Learning to stabilize nonequilibrium phases of matter with active feedback using partial information

G. Cemin, M. Schmitt, and M. Bukov,
 

We investigate the role of information in active feedback control of quantum many-body systems using reinforcement learning. Active feedback breaks detailed balance, enabling the engineering of steady states and dynamical phases of matter otherwise inaccessible in equilibrium. We train reinforcement learning agents using partial state information to prevent entanglement spreading in (1+1)-dimensional stabilizer circuits with up to 128 qubits. We find that, above a critical information threshold, learned near-optimal strategies are non-greedy, stochastic, and reduce volume-law entangled steady states to area-law scaling.

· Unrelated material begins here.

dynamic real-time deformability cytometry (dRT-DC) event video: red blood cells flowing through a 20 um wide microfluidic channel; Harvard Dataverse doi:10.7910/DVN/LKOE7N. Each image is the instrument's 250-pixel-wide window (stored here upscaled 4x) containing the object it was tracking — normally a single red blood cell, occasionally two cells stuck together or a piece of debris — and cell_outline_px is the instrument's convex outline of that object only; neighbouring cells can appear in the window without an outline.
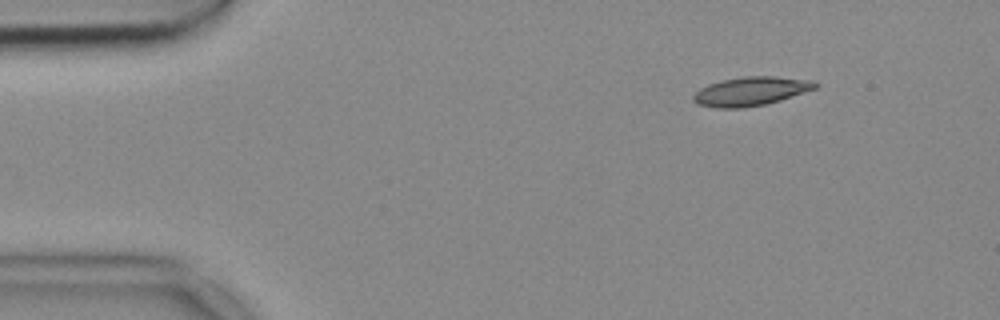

The agents achieve this by placing a series of bottlenecks that induce pyramidal structures in the long-time spatial entanglement distribution, which effectively split the system and reduce the maximum accessible entanglement. Crucially, learned strategies are inherently out of equilibrium and require real-time active feedback; we find that the learned behavior cannot be replaced by simple human-designed control rules. This work establishes the foundations for classically implemented, information-driven individual control of many interacting quantum degrees of freedom, demonstrating the capabilities of reinforcement learning to stabilize and uncover novel critical properties of many-body nonequilibrium steady states.